Reproduce the rows below word for word, from their first line up to and including the line containing "<instances>...</instances> JSON list.". Omit the pictures.

§ §

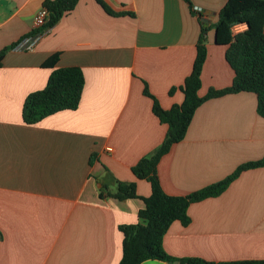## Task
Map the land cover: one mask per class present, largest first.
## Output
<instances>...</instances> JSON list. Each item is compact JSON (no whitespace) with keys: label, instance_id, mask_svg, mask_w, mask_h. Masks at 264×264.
I'll use <instances>...</instances> for the list:
<instances>
[{"label":"crops","instance_id":"crops-1","mask_svg":"<svg viewBox=\"0 0 264 264\" xmlns=\"http://www.w3.org/2000/svg\"><path fill=\"white\" fill-rule=\"evenodd\" d=\"M104 1L116 15L96 0H80L26 51L17 47L41 33L33 22L45 0H0V51L7 50L0 67V264H120L119 228L142 222L146 204L108 193L122 181L136 183L141 197L152 194L132 169L169 131L146 87L166 110L183 104L182 90L170 91L192 73L203 26L209 29L200 95L233 83L228 47L216 42L214 28L228 0H191L192 9L185 0ZM57 53L56 68L84 73L81 104L28 125L25 101L46 87L53 69L43 64ZM257 98L241 92L198 108L186 138L158 164L167 194L189 195L264 157ZM188 214V226L176 221L164 237L170 256L263 260L264 167L243 171L224 193L192 203Z\"/></svg>","mask_w":264,"mask_h":264},{"label":"trees","instance_id":"trees-1","mask_svg":"<svg viewBox=\"0 0 264 264\" xmlns=\"http://www.w3.org/2000/svg\"><path fill=\"white\" fill-rule=\"evenodd\" d=\"M79 1L45 0L44 6L49 10L50 17L44 28L52 29L75 10ZM96 1L108 14L116 15L104 0ZM185 2L193 8L191 0ZM238 26H243L244 29L235 32ZM214 28L216 42L228 47L226 59L235 72L230 87L210 89L206 96L200 95L208 51L206 34L209 29L203 26L192 73L183 85L170 91L173 95L177 89H181L184 93L183 104L166 110L159 100L151 95L148 87L145 89V95L153 100L154 113L161 123L168 125L169 131L161 147L154 154L139 161L132 169L138 179L151 183L152 194L149 197H141L137 192L136 183L122 181H118L115 194L108 193L114 199H143L146 204L139 212L142 222L122 225L119 228L124 237L120 264H142L150 259L179 264H264V259L223 263L209 262L198 257L176 259L166 253L163 244L164 237L174 222H180L183 226L191 223L188 209L192 203L224 193L243 171L264 167V157L245 163L224 181L186 196L169 195L161 186L158 175L159 162L174 144L186 138L192 119L203 103L225 95L254 93L258 97V113L264 117V0H228L220 10ZM6 54L7 50L0 51V67L3 66ZM59 60L60 54L57 53L44 62V67L53 69L48 84L44 89L31 93L25 101L23 120L28 125L38 124L62 111H76L81 104L86 86L84 73L79 67L56 68ZM101 197H105V194L101 193Z\"/></svg>","mask_w":264,"mask_h":264},{"label":"built area","instance_id":"built-area-1","mask_svg":"<svg viewBox=\"0 0 264 264\" xmlns=\"http://www.w3.org/2000/svg\"><path fill=\"white\" fill-rule=\"evenodd\" d=\"M50 17V12L49 10L44 6L42 7L36 14L35 16V20L33 22V26L34 28H39L41 29V33L35 37V38H30L27 40V42L25 41L24 44H21L19 47H17L18 49H24L26 51H31L35 48V45H37V43L44 37L46 36L48 33H50L51 29L49 28H44L45 24L48 22ZM242 26H238L235 29V32H238V30L240 31ZM107 151L111 152L112 147H107Z\"/></svg>","mask_w":264,"mask_h":264},{"label":"rangeland","instance_id":"rangeland-1","mask_svg":"<svg viewBox=\"0 0 264 264\" xmlns=\"http://www.w3.org/2000/svg\"><path fill=\"white\" fill-rule=\"evenodd\" d=\"M32 51V50H31Z\"/></svg>","mask_w":264,"mask_h":264}]
</instances>
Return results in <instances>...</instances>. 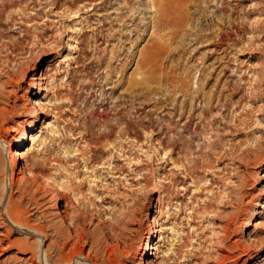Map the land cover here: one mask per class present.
Returning a JSON list of instances; mask_svg holds the SVG:
<instances>
[{
	"label": "rangeland",
	"instance_id": "1",
	"mask_svg": "<svg viewBox=\"0 0 264 264\" xmlns=\"http://www.w3.org/2000/svg\"><path fill=\"white\" fill-rule=\"evenodd\" d=\"M160 2L0 0V264H264V0Z\"/></svg>",
	"mask_w": 264,
	"mask_h": 264
},
{
	"label": "bare ground",
	"instance_id": "2",
	"mask_svg": "<svg viewBox=\"0 0 264 264\" xmlns=\"http://www.w3.org/2000/svg\"><path fill=\"white\" fill-rule=\"evenodd\" d=\"M159 4H163V3H161L160 2V0H159ZM166 7H168V5L166 6ZM156 9V8H155ZM158 9V8H157ZM167 9V8H166ZM159 10H161V8L159 9ZM27 73V71L25 72V74ZM10 81H8L7 82V84H9V83H12V82H14V79H9ZM26 97V96H25ZM23 95H21V100H23L24 102H26V104L29 106V107H32L33 106V103H32V101H31V99H30V97L29 96H27L26 98H25ZM23 103V102H22ZM35 104H36V102H35ZM39 105V104H38ZM37 105V106H38ZM27 107V106H26ZM29 109V108H28ZM100 115H102V114H100ZM103 117V116H102ZM36 121V120H35ZM38 121V120H37ZM34 124V123H33ZM32 127V125L30 124V125H28V129H30ZM26 128V129H27ZM16 135L15 136H17V133H15ZM13 135V134H12ZM25 139V131H24V133H23V135L22 136H20L18 139H16V141L13 143V144H7L6 145V149H7V155H8V162L9 163H7V165H9V166H11L12 168H14V169H16V171L15 172H13V171H11V173L9 174V178H6V180H5V183H4V191H6L7 190V186L8 187H10L16 180L18 181V180H22V179H26V178H29V179H32V180H34L35 179V173L33 174V169L31 170V167H29V166H27V163L26 162H22L21 161V159L22 160H24L23 158H24V156L22 155V152H20L21 151V149H20V144L23 142V140ZM30 139H31V137H30ZM1 142H4V139H1L0 140ZM22 145V144H21ZM24 154V153H23ZM6 162V161H5ZM5 165H6V163H5ZM14 175H15V177H14ZM52 188V187H51ZM47 189V188H46ZM48 192H50V194H51V196H52V198L54 199V203L53 204H55V205H57L56 204V199H57V193H55L52 189H50L49 188V190H48ZM54 206V205H53ZM55 208H56V206H55ZM57 210L58 211H56V212H58V214H59V216H60V218L62 219V218H64V216L66 215L65 214V212H64V209L62 208L61 209V207H57ZM17 211L15 210L14 211V213L11 215V214H8V219H9V221L11 222V223H18V220H17ZM155 220V219H154ZM62 222V221H61ZM154 223V225H153V227H152V230H151V235H150V237H147V239H146V241H145V243H144V245L142 246V248H141V252H140V254H139V259L140 260H143V261H145V262H149L150 260L148 259V257L152 254L151 253V250H152V248H153V246H152V238L154 237V233L157 231L156 229H155V224H156V221H154L153 222ZM67 224L68 225H70L71 224V222H70V220L68 219L67 220ZM69 229H71V228H68V230ZM60 230V229H59ZM68 232V231H67ZM70 232V231H69ZM60 234L62 235V232H60ZM64 235V234H63ZM61 237V236H60ZM57 243V242H56ZM62 245H63V247H65V248H67L68 247V241H64L63 243H62ZM113 246V245H112ZM116 247V246H115ZM64 248V249H65ZM67 251V250H66ZM45 252H46V250H45ZM61 252H62V250H61ZM60 252V253H61ZM68 252H71V249H69L68 248ZM59 255V254H58ZM50 257V256H49ZM84 259L86 260V261H88L89 262V264H97V263H95V262H92V261H89L88 260V257H84ZM75 260H80V258H78V257H76L75 258ZM75 262V261H74ZM72 264H73V262H72Z\"/></svg>",
	"mask_w": 264,
	"mask_h": 264
}]
</instances>
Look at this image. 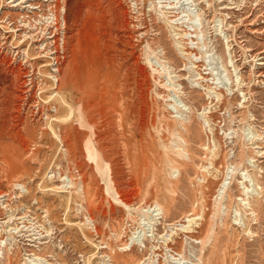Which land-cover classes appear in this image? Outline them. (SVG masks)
<instances>
[{"label": "rangeland", "instance_id": "obj_1", "mask_svg": "<svg viewBox=\"0 0 264 264\" xmlns=\"http://www.w3.org/2000/svg\"><path fill=\"white\" fill-rule=\"evenodd\" d=\"M261 19L264 0H0V264H264Z\"/></svg>", "mask_w": 264, "mask_h": 264}, {"label": "built area", "instance_id": "obj_2", "mask_svg": "<svg viewBox=\"0 0 264 264\" xmlns=\"http://www.w3.org/2000/svg\"><path fill=\"white\" fill-rule=\"evenodd\" d=\"M55 10L54 8H51V10ZM263 19V18H262ZM260 20L261 24L263 25V32H264V20ZM44 26V30L48 28H53V31L51 29V32L49 31L48 34H52L50 40H49V50H48V60H49V70L51 71L50 76L52 81L56 82L57 79V73L58 68L60 65V60L63 58V45H64V29L63 27H59L60 20L58 18V21H52L51 19V11L46 16L45 22H42ZM63 24V22H62ZM261 27V28H262ZM46 30V31H48ZM45 45V43H44ZM43 46V45H41ZM43 48V47H42ZM47 53V52H46Z\"/></svg>", "mask_w": 264, "mask_h": 264}, {"label": "bare ground", "instance_id": "obj_3", "mask_svg": "<svg viewBox=\"0 0 264 264\" xmlns=\"http://www.w3.org/2000/svg\"><path fill=\"white\" fill-rule=\"evenodd\" d=\"M17 1V0H16ZM64 1H66V0H64ZM257 1H259V0H257ZM22 2V1H21ZM17 6V5H16ZM56 7V6H55ZM56 10H58L57 9V7L55 8ZM60 11H61V9H59ZM61 13H62V11H61ZM53 21H58V15H57V12H55V15L53 16ZM181 227V226H180ZM183 228H186V227H183ZM183 228H180V229H176V231H182V232H184L185 233V231H184V229ZM187 233L186 234H188L189 232L188 231H186ZM178 233V232H177ZM168 242L167 241H165V243H164V245H166ZM175 245V242L173 241V240H171V242H169L168 244H167V247H171V245Z\"/></svg>", "mask_w": 264, "mask_h": 264}]
</instances>
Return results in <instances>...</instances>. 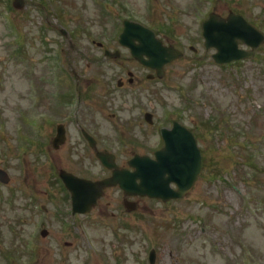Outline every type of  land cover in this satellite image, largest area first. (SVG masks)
<instances>
[{
  "label": "rangeland",
  "instance_id": "1",
  "mask_svg": "<svg viewBox=\"0 0 264 264\" xmlns=\"http://www.w3.org/2000/svg\"><path fill=\"white\" fill-rule=\"evenodd\" d=\"M12 1L0 0V166L15 164L20 154L32 177L29 194L18 199L15 208L0 211V241L6 244L0 246V264H11L7 255L13 243L19 249L14 253L13 264L39 262L30 257L35 249L28 251L25 236L23 240L11 238L9 229L17 216L24 215L32 230L33 221L41 213L37 197H30L35 183L38 193L34 195L55 191L51 168L44 157L48 153L42 156L38 143H32L33 137L34 142L38 139L28 123L33 121L31 115L40 119L42 116L36 112L52 105L54 101L49 100L59 99L67 92L73 94L74 89L82 87L75 88L61 74V69L74 74L85 62L73 57L69 61L65 54L68 48L71 54L79 52V47L99 52L90 45L95 40L104 42L111 51H126L118 44L124 18L154 26L162 37L182 36L177 40H185L187 54L185 60L169 67L166 81L157 85L143 83L145 88L136 85L105 97L102 104L108 106L106 118L94 98L99 101V96L107 95L106 78L111 82V77H123L126 81L131 68L120 61L104 66L98 82L91 84L94 89L89 85L86 91L90 94L92 116L100 128L97 131L107 137L104 144L125 149L115 138L116 115L110 116L111 109L121 111L118 121L122 122L130 114L125 113V100L151 99L158 106V115L164 106L185 101V124L196 123L204 150V172L183 201L168 205L150 202L153 215L102 219L107 226L92 225L87 233L97 237L98 245L109 251L111 240L118 248L115 230L121 240L125 239L119 245L123 264H138L132 253L139 249L136 255L140 254L141 264H148L151 248L158 252L157 264H264V42L253 60L220 67L211 58L214 51L204 49L202 37V23L210 13L227 16L231 11L243 15L264 34V0H25L21 9H14ZM62 29L71 32L73 41L70 36L63 38ZM189 46L196 47L197 53L190 51ZM96 71L93 66L86 74L94 75ZM111 86L116 88V82ZM27 114L30 119L23 123ZM209 117L215 122L202 127ZM48 131L50 127L45 130ZM73 141L54 152V162L60 167H74ZM157 143L150 138L146 148ZM15 175L19 178L18 172ZM28 197L35 202L33 205H28ZM48 203L53 205L50 199ZM41 254H37L39 259ZM49 259L45 254L43 263L49 264Z\"/></svg>",
  "mask_w": 264,
  "mask_h": 264
},
{
  "label": "flooded vegetation",
  "instance_id": "2",
  "mask_svg": "<svg viewBox=\"0 0 264 264\" xmlns=\"http://www.w3.org/2000/svg\"><path fill=\"white\" fill-rule=\"evenodd\" d=\"M130 62V60H128ZM97 63H101L100 61H97ZM103 64V63H101ZM131 65H135L139 67L140 69H144V71H147L148 68L143 67L141 64L133 61L130 62ZM149 73L152 71L148 70ZM149 73L147 75H149ZM147 77V76H146ZM136 80L133 78V81L130 82V85L135 84ZM90 83L86 86L82 84V87L79 90V98L77 102H75L69 111L67 115L61 116L58 124H51L50 126V132H49V141H46L45 136H42V142L40 145L41 148V154L46 155L49 151L51 152V159L53 161V164H50L49 167L51 168L52 172H57L61 170H66L68 172L75 173L76 175H79L81 177L89 178L92 180H99V179H105L107 177L112 176V171L105 168L99 159L96 156V149L91 147L89 141L87 140V137L85 134L91 135L94 138L101 139L103 137L102 133L97 131V129H100L98 126V123L94 120L92 116V109L91 105H89V99L90 94L87 93V88L89 87ZM125 85L123 84L121 88H124ZM91 89H94L90 86ZM109 96V92L107 90V95L99 96V101L94 98L98 104L99 107L103 108L102 114L105 115V111L108 108V106H104L102 103L105 102V97ZM168 106H164V110L160 114H165L167 112ZM150 108L154 111V114L152 113V116L150 119H147L144 113L143 118L141 119V122L138 125H135L134 128L137 130V134L139 135L140 139L146 138L148 135L152 136L154 139H160L161 145H163V130L164 129H172L174 126V120H171L170 118H167L164 116V118H160V114H157V107L156 104L153 102H150ZM185 119V116L182 117V120ZM59 124H63L65 129V135H66V141L59 146L57 150L53 149V140L57 133V127ZM182 124V123H181ZM74 140L71 144L76 150V155L73 160L72 169H64V167H60L59 164L55 163L56 158L53 156L54 152L58 151L59 149H63L66 147L70 140ZM103 139V138H102ZM75 145V146H74ZM52 149L51 150V147ZM103 151H107L104 148H101ZM154 154L152 155V157ZM133 157V156H132ZM131 155L124 156L123 154H116V162L120 169H129L130 171H134L133 168L129 166V160L132 158ZM96 160V164L94 161ZM19 169L18 176L19 178L16 179L14 175V167L13 164L7 167L9 170L8 174L10 176L8 186H7V195L9 200H11L13 203L15 200L21 199L24 194H29V179H30V170L29 165L27 164H19L17 165ZM93 172H100L99 175L93 176ZM56 185L59 186V191L63 192V196L66 199L67 202H70L71 207V199L70 194L66 191L64 188L61 180L57 178ZM35 187H37L36 183L34 184ZM45 191L41 192V194L38 197H41L44 199ZM148 198L141 197V196H128L124 191L121 190L119 186H113L108 187L104 191V195L97 202V205L93 208V211L88 214L91 215L95 211L97 212V216H110V217H117V215H123L125 212L127 213H135L136 210L141 209L142 204L147 201ZM28 203H29V197H28ZM135 209L134 212L131 210ZM17 210H22V208L17 207ZM112 210V211H109ZM47 215H58L62 216V218H66L65 216L72 215L73 217L76 216H86V215H75L72 214V212H66V211H48L46 210ZM64 216V217H63ZM20 218V221L18 223V226L23 225V227H26L28 225V221H26L24 215L17 216ZM25 222V223H24ZM67 234H70V232H67ZM74 237V236H73ZM56 246H61L62 244V238L61 236L57 235L54 239ZM66 246L68 249H71L73 254L76 251L75 248V242H64L63 246ZM61 251V250H60ZM71 264V263H69Z\"/></svg>",
  "mask_w": 264,
  "mask_h": 264
},
{
  "label": "water",
  "instance_id": "3",
  "mask_svg": "<svg viewBox=\"0 0 264 264\" xmlns=\"http://www.w3.org/2000/svg\"><path fill=\"white\" fill-rule=\"evenodd\" d=\"M24 5L23 0H15L14 6L17 8H21ZM128 34V26L125 29L124 34L121 36V43L129 46L132 49L134 54L138 53L136 45L133 44V40L127 38ZM204 35L206 37V45L207 47L215 46L218 49V54L214 57L218 62H230L232 60L252 57L257 46L264 40V37L257 32L253 27H251L243 17L239 15H231L228 18V21L221 19L219 16L213 15L210 20H208L205 24ZM129 37V36H128ZM145 46L151 47L152 50H158V45L153 42L143 41ZM246 43L252 46L253 51L246 52L238 49L239 43ZM159 46V50H160ZM162 61H158L160 65ZM168 150H163L161 152L162 162L164 165L167 164L166 156L170 160L169 163V173L171 174V178L173 180H177V183L180 185V192H173L169 188L168 185L165 184V187L162 185L151 184L148 182L145 185V194H149L150 196H158L164 199H168L170 197H177L185 192L192 186L194 180L196 179L198 173L200 172V154L195 147L193 140L190 135L186 133L185 135V167L183 170L178 172V168H174V172L170 168V164L172 162V154ZM167 153V154H166ZM105 160V159H104ZM161 160V159H160ZM120 173H116V180H111L110 182L116 183L120 182L122 186L123 183L126 184V181L120 180ZM183 182H185V187L183 186ZM109 183V182H108ZM144 185V183H143ZM141 194H144L140 192Z\"/></svg>",
  "mask_w": 264,
  "mask_h": 264
}]
</instances>
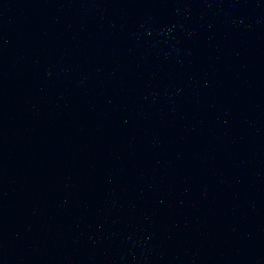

§ §

- [Answer to this problem]:
## Task
Map the land cover: one mask per class present, largest first.
## Output
<instances>...</instances> JSON list. Each item is compact JSON (no whitespace) with keys: label, instance_id, mask_svg, mask_w, mask_h. Masks at 264×264.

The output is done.